Pero la arrogancia continúa. A los británicos primero se les reprendió y se les tachó de paletos. ¿Cómo osaban desembarazarse del calido abrazo de la madre Europa? Se les auguró catástrofes enormes que, por supuesto, no han ocurrido. La Comunidad de Madrid y el Ayuntamiento de la capital montaron una oficina conjunta en Londres para facilitar el traslado de las sedes de empresas, pues era obvio que las multinacionales iban a huir despavoridas de las orillas del Támesis, y qué mejor que ofrecerles las del Manzanares. No vino ni una, claro. Pero la ceguera madrileña ante el significando profundo del Brexit no fue muy diferente de la que afectó al resto de Europa a este lado del Canal de la Mancha. Sólo fue más castiza.

El proyecto europeo está en fase terminal. No por perder uno de los motores de la economía, de la cultura y de todo-eso es sólo un síntoma evidentísimo-, sino por su hipertrofia. Hay otros, desde la deriva autoritaria de Hungría y Polonia hasta la incapacidad de articular una política exterior común (la puntilla ha sido poner al frente de la misma a Josep Borrell). Hay un fracaso interno pero hay también un cambio total del contexto mundial, que invalida las premisas y la misión original del proyecto. 

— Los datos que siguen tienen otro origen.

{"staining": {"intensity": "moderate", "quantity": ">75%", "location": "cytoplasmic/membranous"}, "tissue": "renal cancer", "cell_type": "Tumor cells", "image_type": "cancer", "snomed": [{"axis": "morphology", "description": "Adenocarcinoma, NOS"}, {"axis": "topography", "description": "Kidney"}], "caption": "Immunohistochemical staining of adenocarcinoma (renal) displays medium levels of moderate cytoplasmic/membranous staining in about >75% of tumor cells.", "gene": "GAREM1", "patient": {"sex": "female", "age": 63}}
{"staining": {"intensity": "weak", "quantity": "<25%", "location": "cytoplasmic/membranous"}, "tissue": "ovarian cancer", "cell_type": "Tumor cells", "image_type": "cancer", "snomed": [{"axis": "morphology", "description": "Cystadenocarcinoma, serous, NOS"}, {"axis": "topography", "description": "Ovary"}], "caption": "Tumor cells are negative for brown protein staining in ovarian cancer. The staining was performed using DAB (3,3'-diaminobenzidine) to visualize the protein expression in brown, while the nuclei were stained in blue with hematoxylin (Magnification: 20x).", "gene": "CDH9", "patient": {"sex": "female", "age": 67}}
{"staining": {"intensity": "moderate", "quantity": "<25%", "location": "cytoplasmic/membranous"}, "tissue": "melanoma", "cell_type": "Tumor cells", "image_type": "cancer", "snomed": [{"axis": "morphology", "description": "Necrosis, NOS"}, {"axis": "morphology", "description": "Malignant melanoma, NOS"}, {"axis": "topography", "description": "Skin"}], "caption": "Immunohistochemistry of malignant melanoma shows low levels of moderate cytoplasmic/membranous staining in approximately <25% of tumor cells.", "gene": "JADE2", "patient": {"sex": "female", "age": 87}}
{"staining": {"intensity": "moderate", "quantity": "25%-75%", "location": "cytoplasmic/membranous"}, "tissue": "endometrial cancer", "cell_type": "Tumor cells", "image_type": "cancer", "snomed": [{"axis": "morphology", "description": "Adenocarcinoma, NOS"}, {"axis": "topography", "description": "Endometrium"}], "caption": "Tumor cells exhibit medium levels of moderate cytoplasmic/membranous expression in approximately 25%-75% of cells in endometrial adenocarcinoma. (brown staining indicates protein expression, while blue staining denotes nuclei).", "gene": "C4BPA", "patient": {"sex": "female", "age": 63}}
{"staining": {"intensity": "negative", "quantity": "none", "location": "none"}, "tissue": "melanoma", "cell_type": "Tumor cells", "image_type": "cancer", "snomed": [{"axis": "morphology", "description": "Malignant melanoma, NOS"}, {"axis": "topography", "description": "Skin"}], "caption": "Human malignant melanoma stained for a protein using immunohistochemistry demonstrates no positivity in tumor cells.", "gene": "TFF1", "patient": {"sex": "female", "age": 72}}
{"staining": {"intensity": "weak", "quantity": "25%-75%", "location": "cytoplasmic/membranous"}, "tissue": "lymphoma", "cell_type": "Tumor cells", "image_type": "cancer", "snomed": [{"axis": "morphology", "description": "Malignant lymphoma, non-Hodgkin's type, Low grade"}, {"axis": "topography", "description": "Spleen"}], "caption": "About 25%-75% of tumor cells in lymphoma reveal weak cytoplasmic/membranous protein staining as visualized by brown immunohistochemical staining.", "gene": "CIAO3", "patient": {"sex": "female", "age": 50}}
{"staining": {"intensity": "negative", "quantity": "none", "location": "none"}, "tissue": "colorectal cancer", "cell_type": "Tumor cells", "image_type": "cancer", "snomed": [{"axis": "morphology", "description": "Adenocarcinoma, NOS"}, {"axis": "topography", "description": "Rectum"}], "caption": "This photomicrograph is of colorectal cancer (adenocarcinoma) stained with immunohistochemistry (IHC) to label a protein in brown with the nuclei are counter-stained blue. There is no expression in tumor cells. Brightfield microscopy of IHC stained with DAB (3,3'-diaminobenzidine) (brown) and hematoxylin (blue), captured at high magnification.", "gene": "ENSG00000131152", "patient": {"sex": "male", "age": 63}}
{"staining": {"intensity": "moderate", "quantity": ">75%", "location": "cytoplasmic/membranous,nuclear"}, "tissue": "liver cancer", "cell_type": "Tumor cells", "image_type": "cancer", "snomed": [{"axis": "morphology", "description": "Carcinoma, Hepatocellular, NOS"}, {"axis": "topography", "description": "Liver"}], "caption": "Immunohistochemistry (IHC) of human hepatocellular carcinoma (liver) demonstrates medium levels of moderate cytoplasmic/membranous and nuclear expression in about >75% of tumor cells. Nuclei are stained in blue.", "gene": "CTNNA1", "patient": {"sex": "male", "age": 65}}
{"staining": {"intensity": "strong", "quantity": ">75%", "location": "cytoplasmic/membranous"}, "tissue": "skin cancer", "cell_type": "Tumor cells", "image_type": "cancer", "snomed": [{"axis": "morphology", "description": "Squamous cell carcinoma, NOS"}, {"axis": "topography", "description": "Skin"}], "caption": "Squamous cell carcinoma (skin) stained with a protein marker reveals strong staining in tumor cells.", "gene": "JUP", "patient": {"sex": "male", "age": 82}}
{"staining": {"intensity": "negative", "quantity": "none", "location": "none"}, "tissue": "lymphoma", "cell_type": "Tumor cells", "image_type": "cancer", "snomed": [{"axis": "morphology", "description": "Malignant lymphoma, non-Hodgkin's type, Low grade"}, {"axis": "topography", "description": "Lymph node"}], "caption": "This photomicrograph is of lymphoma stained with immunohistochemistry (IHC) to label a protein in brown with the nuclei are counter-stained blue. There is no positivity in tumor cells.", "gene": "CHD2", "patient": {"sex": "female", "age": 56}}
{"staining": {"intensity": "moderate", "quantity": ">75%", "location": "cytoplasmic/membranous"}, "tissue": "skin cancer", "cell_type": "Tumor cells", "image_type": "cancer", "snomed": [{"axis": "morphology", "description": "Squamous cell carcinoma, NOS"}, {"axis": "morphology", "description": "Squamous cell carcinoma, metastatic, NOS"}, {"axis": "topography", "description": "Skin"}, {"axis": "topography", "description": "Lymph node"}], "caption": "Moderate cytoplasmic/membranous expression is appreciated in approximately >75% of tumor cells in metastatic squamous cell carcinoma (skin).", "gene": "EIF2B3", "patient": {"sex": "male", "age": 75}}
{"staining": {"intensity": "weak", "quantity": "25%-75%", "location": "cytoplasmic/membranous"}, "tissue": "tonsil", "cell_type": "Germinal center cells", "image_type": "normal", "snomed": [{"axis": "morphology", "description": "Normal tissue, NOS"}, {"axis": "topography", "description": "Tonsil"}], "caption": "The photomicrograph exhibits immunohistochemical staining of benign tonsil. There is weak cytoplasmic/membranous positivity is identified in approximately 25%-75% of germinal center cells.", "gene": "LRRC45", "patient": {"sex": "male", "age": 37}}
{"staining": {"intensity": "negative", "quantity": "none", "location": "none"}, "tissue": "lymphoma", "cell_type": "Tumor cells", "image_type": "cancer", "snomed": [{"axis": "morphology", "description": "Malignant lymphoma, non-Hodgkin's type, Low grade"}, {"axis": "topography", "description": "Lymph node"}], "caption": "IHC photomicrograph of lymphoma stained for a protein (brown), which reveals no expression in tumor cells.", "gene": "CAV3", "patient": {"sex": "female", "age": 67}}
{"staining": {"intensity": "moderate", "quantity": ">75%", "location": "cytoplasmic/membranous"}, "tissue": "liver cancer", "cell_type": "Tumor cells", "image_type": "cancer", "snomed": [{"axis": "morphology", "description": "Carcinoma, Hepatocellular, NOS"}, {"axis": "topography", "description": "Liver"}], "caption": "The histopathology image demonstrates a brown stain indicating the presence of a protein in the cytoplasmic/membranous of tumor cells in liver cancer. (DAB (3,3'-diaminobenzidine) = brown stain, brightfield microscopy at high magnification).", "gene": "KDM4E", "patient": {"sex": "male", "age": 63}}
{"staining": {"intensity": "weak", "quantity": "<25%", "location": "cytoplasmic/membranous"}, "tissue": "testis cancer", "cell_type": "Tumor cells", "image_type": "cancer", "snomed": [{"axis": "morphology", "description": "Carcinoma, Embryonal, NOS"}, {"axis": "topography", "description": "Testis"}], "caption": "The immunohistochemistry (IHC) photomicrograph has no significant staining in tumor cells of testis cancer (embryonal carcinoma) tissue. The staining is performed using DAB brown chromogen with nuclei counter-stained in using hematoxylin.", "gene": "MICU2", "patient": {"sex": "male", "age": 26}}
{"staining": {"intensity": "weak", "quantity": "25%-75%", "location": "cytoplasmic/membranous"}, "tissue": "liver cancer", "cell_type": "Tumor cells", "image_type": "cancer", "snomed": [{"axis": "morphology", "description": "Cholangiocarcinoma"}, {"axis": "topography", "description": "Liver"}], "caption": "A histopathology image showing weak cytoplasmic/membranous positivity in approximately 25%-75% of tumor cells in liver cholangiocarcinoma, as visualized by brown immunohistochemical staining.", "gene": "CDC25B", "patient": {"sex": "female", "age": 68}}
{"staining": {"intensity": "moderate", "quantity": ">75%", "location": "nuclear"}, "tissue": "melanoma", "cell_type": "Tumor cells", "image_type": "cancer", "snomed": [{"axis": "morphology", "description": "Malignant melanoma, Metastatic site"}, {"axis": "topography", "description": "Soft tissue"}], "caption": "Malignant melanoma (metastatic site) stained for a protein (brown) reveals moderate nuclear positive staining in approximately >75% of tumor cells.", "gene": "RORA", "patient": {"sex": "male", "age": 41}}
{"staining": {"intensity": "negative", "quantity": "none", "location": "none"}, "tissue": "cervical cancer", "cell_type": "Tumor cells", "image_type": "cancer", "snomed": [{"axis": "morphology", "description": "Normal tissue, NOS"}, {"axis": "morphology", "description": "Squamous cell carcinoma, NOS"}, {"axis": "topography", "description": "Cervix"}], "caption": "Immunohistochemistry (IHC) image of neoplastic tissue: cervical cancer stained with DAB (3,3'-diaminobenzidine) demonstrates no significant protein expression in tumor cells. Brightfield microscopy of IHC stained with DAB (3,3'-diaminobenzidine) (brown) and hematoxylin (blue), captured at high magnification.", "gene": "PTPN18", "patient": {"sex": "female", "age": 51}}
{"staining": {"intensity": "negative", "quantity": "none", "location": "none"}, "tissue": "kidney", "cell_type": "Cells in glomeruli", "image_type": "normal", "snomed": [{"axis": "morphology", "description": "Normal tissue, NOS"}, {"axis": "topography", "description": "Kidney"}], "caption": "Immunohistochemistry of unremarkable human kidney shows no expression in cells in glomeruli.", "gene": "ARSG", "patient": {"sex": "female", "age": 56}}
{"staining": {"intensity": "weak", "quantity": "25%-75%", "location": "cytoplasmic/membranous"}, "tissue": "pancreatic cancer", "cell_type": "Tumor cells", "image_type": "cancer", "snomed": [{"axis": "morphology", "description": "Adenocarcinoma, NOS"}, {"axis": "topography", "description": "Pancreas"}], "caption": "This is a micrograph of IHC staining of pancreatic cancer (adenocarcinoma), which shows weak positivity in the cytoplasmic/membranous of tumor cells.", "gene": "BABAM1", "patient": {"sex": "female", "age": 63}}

Hoy, francamente, España estaría mucho mejor si saliera de la UE quedándose en el Consejo de Europa y en la EFTA. Esta asociación de países incluye a Noruega, Islandia o Suiza, y habilita a sus miembros para todo lo bueno de la UE sin lo malo. O, si no, forcemos una reconducción radical de la UE. Salvemos Schengen, salvemos el euro (aunque respaldándolo de verdad y acabando con la alocada política de estímulos y de compras de deuda soberana) y salvemos el núcleo de la construcción europea, que es, actualizado, el Mercado Común. Todo lo demás sobra e incluso asusta, como ha asustado con razón a los británicos. Pero ya veremos si Bruselas aprende por fin o sigue encerrada en su torre de marfil, presa de su ensoñación imperial mientras el mundo, Gran Bretaña incluida, ha emprendido ya otro camino.